From Bureau of Economic Geology, The University of Texas at Austin (www.beg.utexas.edu).
For more information, please contact the author.

AAPG Hedburg Conference, Adelaide, Australia, Nov. 29–Dec 6, 2002


Stratigraphic Hierarchy of Flooding-Event Shales and Possible Controls on Seal/Aquitard Quality, Migration Pathways, and Reservoir Charge

Paul R. Knox

ABSTRACT:

Risk assessment for petroleum prospects, aquifer contamination, and carbon dioxide sequestration relies partly on successful prediction of either capillary characteristics or permeability of known shales that form either a potential reservoir seal or a confining aquitard. For these purposes, the ability of the shale to impede flow is frequently considered to be a consequence of its thickness. The distribution of hydrocarbons in Frio sandstone intervals of West Fulton Beach field in Copano Bay, Texas, suggests that, instead, this ability is a function of the quality of the shale (fabric and ductility), which can be predicted by the shale's relationship to a hierarchy of flooding surfaces and its position within a depositional cycle. Furthermore, a possible interpretation of reservoir-filling history indicates that the hierarchical system of shales partitioned hydrocarbon charge, both volume and type (gas vs. oil), through time as oil and gas moved from the migration path (a major growth fault) into reservoir sandstones.
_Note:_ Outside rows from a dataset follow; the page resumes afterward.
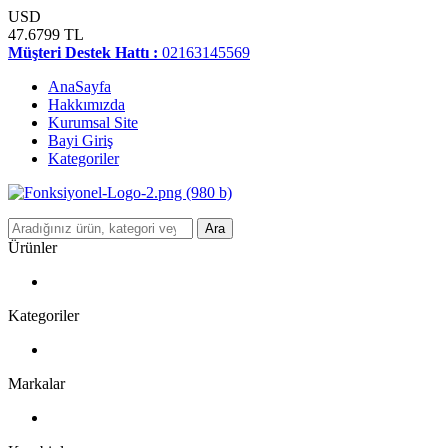
USD
47.6799 TL
Müşteri Destek Hattı :
02163145569
AnaSayfa
Hakkımızda
Kurumsal Site
Bayi Giriş
Kategoriler
Ara
Ürünler
Kategoriler
Markalar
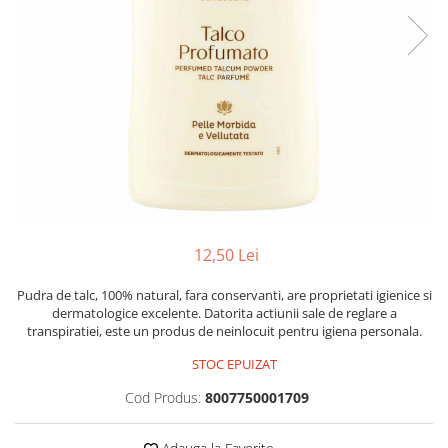
Mostre Ceara
Spume pentru Par
Parafina
Tratamente pentru Par
Pasta de Zahar
Vopsea de Par
Produse Dupa Epilare
Produse Inainte de Epilare
Scrub pentru Corp
12,50 Lei
Pudra de talc, 100% natural, fara conservanti, are proprietati igienice si
dermatologice excelente. Datorita actiunii sale de reglare a
transpiratiei, este un produs de neinlocuit pentru igiena personala.
STOC EPUIZAT
Cod Produs:
8007750001709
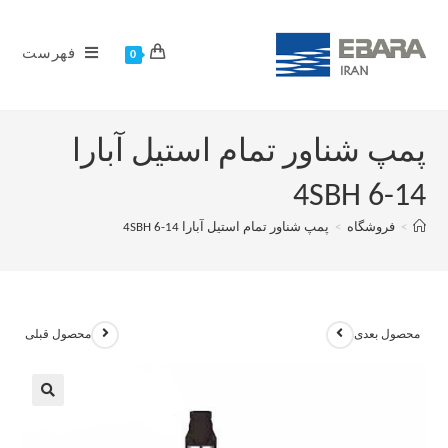
فهرست
0
پمپ شناور تمام استیل آبارا
4SBH 6-14
>
فروشگاه
>
پمپ شناور تمام استیل آبارا 4SBH 6-14
محصول بعدی
محصول قبلی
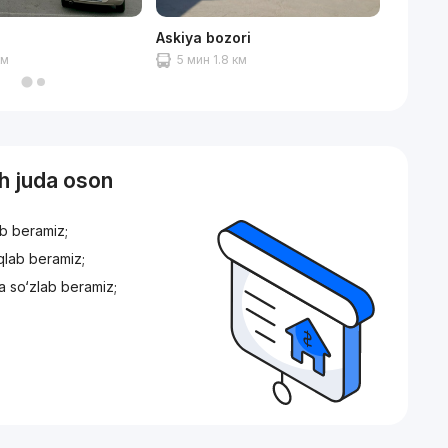
Askiya bozori
Mirobo
км
5 мин 1.8 км
3 мин
sh juda oson
ib beramiz;
iqlab beramiz;
a so‘zlab beramiz;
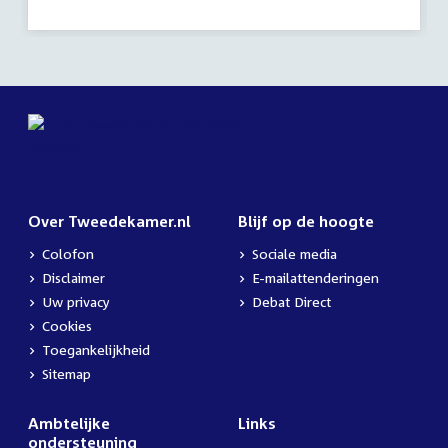
Over Tweedekamer.nl
Blijf op de hoogte
Colofon
Sociale media
Disclaimer
E-mailattenderingen
Uw privacy
Debat Direct
Cookies
Toegankelijkheid
Sitemap
Ambtelijke
Links
ondersteuning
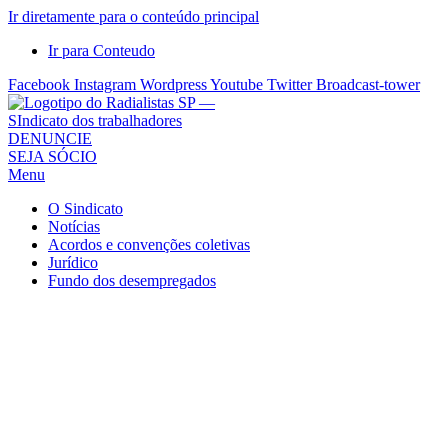
Ir diretamente para o conteúdo principal
Ir para Conteudo
Facebook
Instagram
Wordpress
Youtube
Twitter
Broadcast-tower
Sindicato
DENUNCIE
SEJA SÓCIO
dos
Menu
Radialistas
de
O Sindicato
São
Notícias
Acordos e convenções coletivas
Paulo
Jurídico
–
Fundo dos desempregados
Sindicato
dos
Radialistas
...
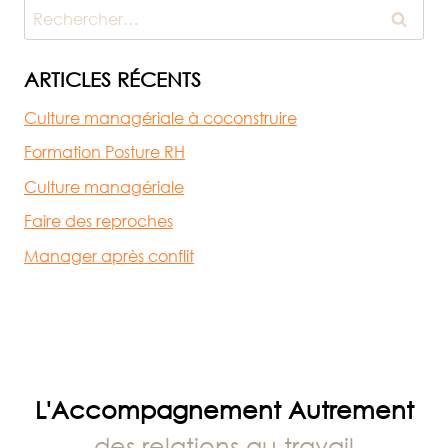
PRIX
Rechercher :
ARTICLES RÉCENTS
Culture managériale à coconstruire
Formation Posture RH
Culture managériale
Faire des reproches
Manager après conflit
L'Accompagnement Autrement
des relations au travail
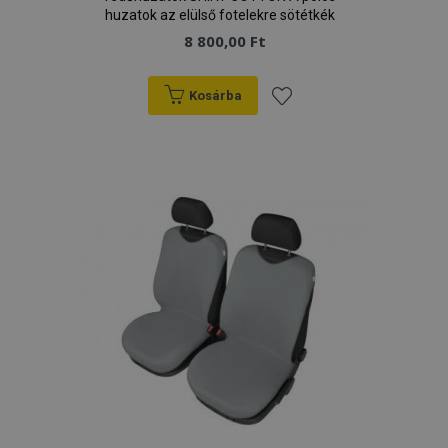
huzatok az elülső fotelekre sötétkék
8 800,00 Ft
Kosárba
Hozzáadás
a
kívánságlistához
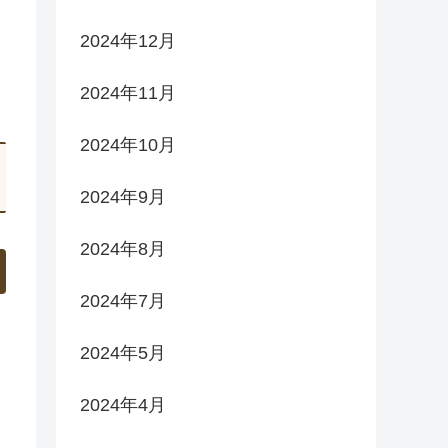
2024年12月
2024年11月
2024年10月
2024年9月
2024年8月
2024年7月
2024年5月
2024年4月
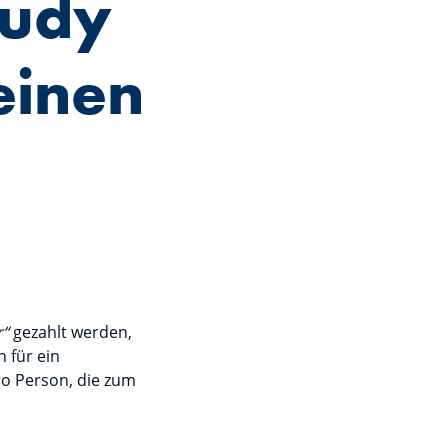
tudy
einen
r“
gezahlt werden,
 für ein
o Person, die zum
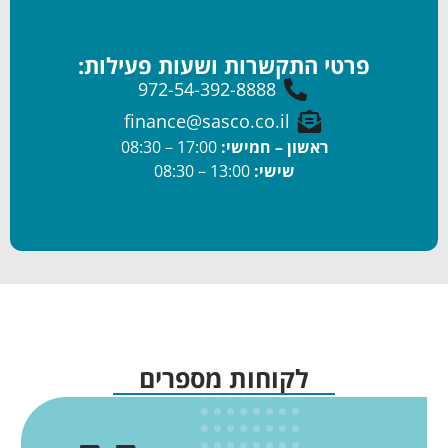
פרטי התקשרות ושעות פעילות:
972-54-392-8888
finance@sasco.co.il
ראשון – חמישי:
17:00 – 08:30
שישי:
13:00 – 08:30
לקוחות מספרים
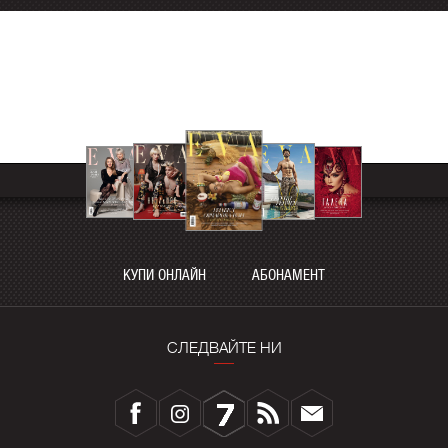
КУПИ ОНЛАЙН
АБОНАМЕНТ
СЛЕДВАЙТЕ НИ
Subregional correlation of SP and resistivity logs in the area of West Fulton Beach field identified 3rd-, 4th-, and 5th-order maximum flooding surfaces, and associated shales, on the basis of stacking pattern of barrier-strandplain position. A repetitive pattern was observed at each scale of flooding-surface-bounded depositional cycle of larger, gas-dominated reservoirs transitioning downward to smaller, oil-dominated reservoirs, then to wet sandstones. This pattern is independent of the thickness of the shale above each reservoir. In fact, many of the shales above the largest reservoirs are thinner than most others, suggesting that shale quality (low permeability/high capillary entry pressure), not shale thickness, probably governs seal capacity. Thinner, possibly higher quality shales in the transgressive limb of a depositional cycle, and at lower order (e.g., 3rd-order) cycle boundaries, may be thinner because their distal setting results in less clastic input, as well as less silt content and higher organic content. This combination results in a more aligned clay platelet fabric, increased ductility, and smaller pore throats, which together yield lower vertical permeability (hydraulic conductivity) for wetting phases (usually water) and greater capillary entry pressures in nonwetting phases (usually hydrocarbons). In contrast, higher frequency flooding shales in progradational limbs may be thicker but siltier, having higher permeability (conductivity) and lower entry pressures.

Another, potentially complementary, explanation of observed reservoir patterns is that hydrocarbon charge, rising along the bounding fault of West Fulton Beach field, is preferentially partitioned into reservoir sandstones beneath a lower order flooding shale. This partitioning might occur because the presumed finer grained and more ductile composition of such shales forms a better gouge within the fault plane, preventing fluids of a given buoyancy pressure from hydraulically opening the fault plane to allow further vertical migration. Fluids are then diverted first into the highest sandstone under a major flooding-event shale until the reservoir pressure increases to a point at which the next underlying sandstone presents a lower pressure, thus lower energy, pathway for the migrating fluids. Under this scenario, the higher gas percentages in higher reservoirs might be the result of later upward remigration of the more mobile gas portion of underlying reservoirs through higher order shale seals of lesser seal capacity (in effect, baffles). An alternate explanation of gas distribution is that multiple sands are receiving charge simultaneously and that the higher mobility and buoyancy of the gas result in a partitioning into higher reservoirs under a major seal.

Interestingly, in third-order reservoir packages, total reservoired hydrocarbons decrease downward from cycle to cycle, as they do at other scales, but each cycle becomes slightly more gas rich, in contrast to patterns in fourth- and fifth-order packages, where lower reservoirs are more oil rich. One possible explanation is that these packages filled separately over a longer period of time, during which source maturity increased, progressively producing a greater percentage of gas. This observation, combined with those described earlier, suggests that these stacked sandstones filled more as partly partitioned hydraulic systems than as individual reservoirs.

Further evaluation of these observations, and those in other fields, is required to more fully evaluate these hypotheses. Such a study should relate measured shale petrophysical properties to the shale microfabric, depositional setting, and position within a stratigraphic hierarchy and should also correlate known hydrocarbon column heights with that framework. It may thus be possible to improve reservoir charge/seal prediction, contaminant transport risk assessment, and long-term leakage risk for underground storage projects.